S'appuyant sur la rhétorique et l'imagerie emblématiques du slogan « Espoir » de la campagne présidentielle de 2008, ces publicités visent à souligner les promesses non tenues et à inciter le président à agir.

Washington DC (29 avril 2013) —Fondation AIDS Healthcare (AHF) L'organisation a annoncé aujourd'hui le lancement de sa dernière campagne de sensibilisation, adressée au président américain Barack Obama, pour sa réponse insuffisante à la crise du VIH/SIDA aux États-Unis et dans le monde. Le président Obama entrera dans l'histoire comme le premier président à réduire l'engagement financier des États-Unis dans la lutte contre le VIH/SIDA. Les publicités « C'est une honte », visibles sur dix abribus aux alentours de la Maison Blanche, reprennent la rhétorique et l'imagerie des publicités emblématiques « Hope » de sa campagne présidentielle de 2008 et visent à souligner les promesses non tenues. Ces publicités invitent les internautes à se rendre sur le site web de la campagne : www.changeAIDSobama.org, où ils peuvent s'informer sur le bilan désastreux du président en matière de SIDA et signer une pétition. change.org Une pétition exhorte le président à « tenir sa promesse concernant le sida ». La campagne paraîtra également sous forme de publicités pleine page dans le Lame de Washington et de la Actualités gays du sud de la Floride.

Le président Obama a proposé de réduire le financement du PEPFAR et de limiter les traitements. En 2013, il avait déjà proposé de réduire le programme de 214 millions de dollars. Dans le projet de budget 2014, il a réaffirmé cette volonté de coupes en proposant une nouvelle réduction du budget du PEPFAR de plusieurs centaines de millions de dollars par rapport aux années précédentes.

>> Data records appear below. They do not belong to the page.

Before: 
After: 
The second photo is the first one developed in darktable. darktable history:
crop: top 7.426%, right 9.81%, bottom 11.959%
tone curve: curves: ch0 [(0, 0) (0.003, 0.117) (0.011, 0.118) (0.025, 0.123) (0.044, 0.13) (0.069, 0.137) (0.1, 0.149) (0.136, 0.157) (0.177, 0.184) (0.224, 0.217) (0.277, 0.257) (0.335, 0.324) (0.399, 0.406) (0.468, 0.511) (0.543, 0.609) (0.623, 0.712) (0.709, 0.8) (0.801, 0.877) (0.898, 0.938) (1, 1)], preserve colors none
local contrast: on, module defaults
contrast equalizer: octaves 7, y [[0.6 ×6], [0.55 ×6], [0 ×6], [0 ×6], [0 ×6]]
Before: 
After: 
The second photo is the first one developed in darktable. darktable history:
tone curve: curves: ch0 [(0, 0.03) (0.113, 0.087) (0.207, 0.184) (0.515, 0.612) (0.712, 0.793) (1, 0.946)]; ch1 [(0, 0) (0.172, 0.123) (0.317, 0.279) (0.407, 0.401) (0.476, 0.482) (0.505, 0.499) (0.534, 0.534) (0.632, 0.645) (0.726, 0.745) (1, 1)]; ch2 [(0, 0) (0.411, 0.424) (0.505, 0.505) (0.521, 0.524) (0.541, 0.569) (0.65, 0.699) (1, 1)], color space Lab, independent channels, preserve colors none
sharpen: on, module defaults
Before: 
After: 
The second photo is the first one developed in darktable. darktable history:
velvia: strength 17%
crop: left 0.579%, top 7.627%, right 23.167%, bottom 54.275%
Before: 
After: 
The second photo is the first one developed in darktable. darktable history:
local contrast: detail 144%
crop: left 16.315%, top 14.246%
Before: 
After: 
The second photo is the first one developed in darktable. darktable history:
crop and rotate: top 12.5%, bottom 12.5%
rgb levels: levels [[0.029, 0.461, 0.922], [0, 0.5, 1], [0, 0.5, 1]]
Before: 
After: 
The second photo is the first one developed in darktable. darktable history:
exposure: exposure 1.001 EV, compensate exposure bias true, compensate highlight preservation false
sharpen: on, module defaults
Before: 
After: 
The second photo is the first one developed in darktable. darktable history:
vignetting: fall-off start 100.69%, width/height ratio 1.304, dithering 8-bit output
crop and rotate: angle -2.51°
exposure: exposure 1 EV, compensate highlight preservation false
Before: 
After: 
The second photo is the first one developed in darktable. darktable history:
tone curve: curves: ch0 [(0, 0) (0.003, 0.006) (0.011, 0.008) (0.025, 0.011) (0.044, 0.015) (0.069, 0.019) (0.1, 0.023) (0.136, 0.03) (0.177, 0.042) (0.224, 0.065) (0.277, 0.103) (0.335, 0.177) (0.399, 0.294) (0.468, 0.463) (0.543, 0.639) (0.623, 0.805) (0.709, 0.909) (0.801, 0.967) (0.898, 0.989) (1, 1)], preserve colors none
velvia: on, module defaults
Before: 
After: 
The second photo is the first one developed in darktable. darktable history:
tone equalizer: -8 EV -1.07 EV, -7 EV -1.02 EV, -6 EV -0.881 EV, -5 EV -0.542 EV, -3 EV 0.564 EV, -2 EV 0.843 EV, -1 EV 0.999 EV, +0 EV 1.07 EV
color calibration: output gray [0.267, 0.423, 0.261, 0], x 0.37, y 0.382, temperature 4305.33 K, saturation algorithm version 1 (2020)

Concrètement, ces coupes priveront de traitement au moins 640 000 personnes. De plus, sous l'administration Obama, le pourcentage du financement du PEPFAR consacré aux traitements antirétroviraux est passé de 40 % à moins de 25 %. Conséquence immédiate en Afrique du Sud : la clinique spécialisée dans le traitement du sida (clinique Sini'kithemba) de l'hôpital McCord de Durban, une clinique réputée, a fermé ses portes suite à la réduction des financements internationaux, notamment ceux du PEPFAR.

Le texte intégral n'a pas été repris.